Suppose the quadratic form
$$V(x(t), t) = \frac{1}{2} x^\mathsf{T}(t) P(t) x(t)$$
where
$$x(t) \in \mathbb{R}^n,~P(t) \in \mathbb{R}^{n \times n},~\text{and}~P(t) = P^\mathsf{T}(t) > 0$$
i.$\,$e. $P(t)$ is a symmetric and positive definite matrix and $t$ denotes the time as an independed variable.

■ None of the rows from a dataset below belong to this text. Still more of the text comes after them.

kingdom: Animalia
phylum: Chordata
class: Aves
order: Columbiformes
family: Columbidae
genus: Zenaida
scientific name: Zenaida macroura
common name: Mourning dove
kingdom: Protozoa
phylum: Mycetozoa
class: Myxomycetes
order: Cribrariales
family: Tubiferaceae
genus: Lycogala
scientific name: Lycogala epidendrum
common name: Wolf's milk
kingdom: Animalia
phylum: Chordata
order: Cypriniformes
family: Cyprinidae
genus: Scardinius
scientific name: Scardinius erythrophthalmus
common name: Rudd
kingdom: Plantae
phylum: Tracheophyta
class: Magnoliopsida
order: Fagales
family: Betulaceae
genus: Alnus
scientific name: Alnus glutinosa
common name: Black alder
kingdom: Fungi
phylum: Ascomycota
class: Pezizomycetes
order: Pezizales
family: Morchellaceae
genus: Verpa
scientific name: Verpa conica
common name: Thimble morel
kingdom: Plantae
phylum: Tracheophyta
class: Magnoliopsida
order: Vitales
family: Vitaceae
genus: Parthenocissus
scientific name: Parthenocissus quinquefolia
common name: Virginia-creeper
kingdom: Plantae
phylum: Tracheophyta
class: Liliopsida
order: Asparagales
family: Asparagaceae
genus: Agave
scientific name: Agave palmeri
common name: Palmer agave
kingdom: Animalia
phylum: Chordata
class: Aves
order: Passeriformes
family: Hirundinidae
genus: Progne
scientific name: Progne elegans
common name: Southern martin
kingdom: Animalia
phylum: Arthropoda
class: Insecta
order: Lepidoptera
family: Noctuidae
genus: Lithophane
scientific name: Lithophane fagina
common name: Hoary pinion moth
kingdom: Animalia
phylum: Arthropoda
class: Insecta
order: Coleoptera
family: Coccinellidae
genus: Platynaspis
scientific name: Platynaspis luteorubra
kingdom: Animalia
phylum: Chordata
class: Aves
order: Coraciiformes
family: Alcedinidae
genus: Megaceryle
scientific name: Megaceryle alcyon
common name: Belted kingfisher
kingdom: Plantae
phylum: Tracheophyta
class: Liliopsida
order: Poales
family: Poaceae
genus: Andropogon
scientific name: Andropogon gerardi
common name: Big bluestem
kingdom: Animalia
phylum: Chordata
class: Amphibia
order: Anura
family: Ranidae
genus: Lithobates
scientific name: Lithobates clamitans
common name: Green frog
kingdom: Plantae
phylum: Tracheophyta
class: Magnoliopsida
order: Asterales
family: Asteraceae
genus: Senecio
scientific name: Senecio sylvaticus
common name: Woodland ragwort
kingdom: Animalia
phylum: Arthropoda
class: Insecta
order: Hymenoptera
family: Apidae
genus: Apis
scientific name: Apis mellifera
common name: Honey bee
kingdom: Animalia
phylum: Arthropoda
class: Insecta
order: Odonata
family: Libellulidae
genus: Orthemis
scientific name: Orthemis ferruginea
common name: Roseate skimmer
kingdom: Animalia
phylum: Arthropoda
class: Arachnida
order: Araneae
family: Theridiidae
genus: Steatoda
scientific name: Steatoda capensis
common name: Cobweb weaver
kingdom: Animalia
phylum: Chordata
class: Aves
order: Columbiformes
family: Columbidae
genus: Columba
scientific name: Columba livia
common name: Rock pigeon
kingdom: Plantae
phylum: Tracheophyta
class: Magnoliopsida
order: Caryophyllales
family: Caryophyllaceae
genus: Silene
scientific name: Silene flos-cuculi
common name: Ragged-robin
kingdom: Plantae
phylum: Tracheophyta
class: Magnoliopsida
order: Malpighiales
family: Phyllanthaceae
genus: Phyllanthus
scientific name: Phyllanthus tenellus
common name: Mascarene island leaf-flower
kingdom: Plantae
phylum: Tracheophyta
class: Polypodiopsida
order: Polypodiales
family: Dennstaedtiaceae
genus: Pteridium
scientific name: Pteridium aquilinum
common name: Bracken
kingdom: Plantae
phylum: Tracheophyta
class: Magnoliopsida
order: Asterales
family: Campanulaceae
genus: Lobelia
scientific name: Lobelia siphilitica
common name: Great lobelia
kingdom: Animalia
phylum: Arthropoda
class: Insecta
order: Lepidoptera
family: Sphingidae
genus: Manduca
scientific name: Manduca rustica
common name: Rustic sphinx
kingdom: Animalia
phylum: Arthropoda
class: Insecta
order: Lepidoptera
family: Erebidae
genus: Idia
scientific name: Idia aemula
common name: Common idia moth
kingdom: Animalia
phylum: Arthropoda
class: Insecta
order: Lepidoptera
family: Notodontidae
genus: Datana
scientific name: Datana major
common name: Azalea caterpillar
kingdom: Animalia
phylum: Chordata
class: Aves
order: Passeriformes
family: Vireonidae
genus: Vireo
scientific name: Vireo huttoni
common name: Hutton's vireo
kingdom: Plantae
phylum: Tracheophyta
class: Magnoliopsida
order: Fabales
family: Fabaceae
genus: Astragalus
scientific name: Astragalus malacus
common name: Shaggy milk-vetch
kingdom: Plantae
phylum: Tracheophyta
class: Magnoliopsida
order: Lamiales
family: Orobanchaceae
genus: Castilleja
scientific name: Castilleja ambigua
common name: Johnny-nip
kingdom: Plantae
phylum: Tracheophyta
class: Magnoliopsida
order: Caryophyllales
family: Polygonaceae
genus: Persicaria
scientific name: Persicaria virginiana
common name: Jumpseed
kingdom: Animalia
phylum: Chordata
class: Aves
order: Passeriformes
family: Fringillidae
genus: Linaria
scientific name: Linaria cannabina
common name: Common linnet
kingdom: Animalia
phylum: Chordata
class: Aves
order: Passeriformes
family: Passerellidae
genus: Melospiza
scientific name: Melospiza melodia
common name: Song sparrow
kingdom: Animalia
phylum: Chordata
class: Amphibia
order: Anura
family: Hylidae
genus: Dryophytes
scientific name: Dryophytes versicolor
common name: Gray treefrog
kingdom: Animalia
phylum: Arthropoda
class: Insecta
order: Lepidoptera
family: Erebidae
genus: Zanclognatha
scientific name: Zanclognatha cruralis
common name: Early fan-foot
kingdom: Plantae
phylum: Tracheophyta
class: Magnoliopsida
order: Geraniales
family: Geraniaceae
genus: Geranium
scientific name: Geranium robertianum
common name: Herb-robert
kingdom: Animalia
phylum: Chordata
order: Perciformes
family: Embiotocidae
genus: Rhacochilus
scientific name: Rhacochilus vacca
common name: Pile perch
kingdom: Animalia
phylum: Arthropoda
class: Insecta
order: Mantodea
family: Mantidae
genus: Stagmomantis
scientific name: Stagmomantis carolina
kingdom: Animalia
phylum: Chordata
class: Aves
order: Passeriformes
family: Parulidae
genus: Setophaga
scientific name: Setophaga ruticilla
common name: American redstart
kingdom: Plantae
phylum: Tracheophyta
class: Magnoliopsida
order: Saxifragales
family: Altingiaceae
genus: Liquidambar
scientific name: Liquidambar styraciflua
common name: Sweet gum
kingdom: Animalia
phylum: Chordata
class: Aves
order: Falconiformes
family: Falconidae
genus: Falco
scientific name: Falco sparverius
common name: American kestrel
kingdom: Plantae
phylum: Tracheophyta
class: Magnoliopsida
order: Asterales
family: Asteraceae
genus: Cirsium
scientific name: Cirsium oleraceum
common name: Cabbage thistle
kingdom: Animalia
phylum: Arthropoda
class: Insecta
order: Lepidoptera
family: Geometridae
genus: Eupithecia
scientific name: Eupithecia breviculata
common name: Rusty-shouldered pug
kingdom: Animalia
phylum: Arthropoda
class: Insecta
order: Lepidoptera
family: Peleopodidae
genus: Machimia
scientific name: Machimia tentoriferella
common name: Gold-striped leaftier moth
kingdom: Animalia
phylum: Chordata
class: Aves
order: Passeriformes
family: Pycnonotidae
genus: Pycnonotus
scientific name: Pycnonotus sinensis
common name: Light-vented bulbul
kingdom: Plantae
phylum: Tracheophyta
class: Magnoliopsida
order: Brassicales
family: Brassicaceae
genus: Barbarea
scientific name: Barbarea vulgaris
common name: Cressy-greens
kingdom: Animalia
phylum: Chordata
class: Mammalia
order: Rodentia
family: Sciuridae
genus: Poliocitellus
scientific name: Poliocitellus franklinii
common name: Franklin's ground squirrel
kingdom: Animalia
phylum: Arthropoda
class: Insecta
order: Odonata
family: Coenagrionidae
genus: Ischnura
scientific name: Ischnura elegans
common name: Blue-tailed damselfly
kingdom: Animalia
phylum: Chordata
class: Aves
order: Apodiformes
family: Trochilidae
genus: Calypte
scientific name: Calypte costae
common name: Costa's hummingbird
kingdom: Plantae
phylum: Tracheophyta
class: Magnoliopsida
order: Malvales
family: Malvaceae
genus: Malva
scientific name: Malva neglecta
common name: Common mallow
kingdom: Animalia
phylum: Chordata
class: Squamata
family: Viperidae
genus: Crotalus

How does one determine $\frac{\partial V(x(t), t)}{\partial t}$?
We have
$$\frac{\partial}{\partial t} \langle x(t),P(t)x(t)\rangle=\frac{\partial}{\partial t}\sum_{i,j=1}^nP_{i,j}(t)x_i(t)x_j(t) = \sum_{i,j=1}^n\left(x_i(t)x_j(t)\frac{\partial}{\partial t}P_{i,j}(t)+x_j(t)P_{i,j}(t)\frac{\partial}{\partial t}x_i(t)+x_i(t)P_{i,j}(t)\frac{\partial}{\partial t}x_j(t)\right)$$
In particular if $\left(\frac{\partial}{\partial t}x(t)\right)_i=\frac{\partial}{\partial t}x_i(t)$ and $\left(\frac{\partial}{\partial t}P(t)\right)_{i,j}=\frac{\partial}{\partial t}P_{i,j}(t)$ for every $i,j=1,\ldots,n$, then
$$\frac{\partial}{\partial t} \langle x(t),P(t)x(t)\rangle=2\left\langle \left(\frac{\partial}{\partial t}x(t)\right),P(t)x(t)\right\rangle+\left\langle x(t),\left(\frac{\partial}{\partial t}P(t)\right)x(t)\right\rangle$$
where we used the symmetry $P(t)$.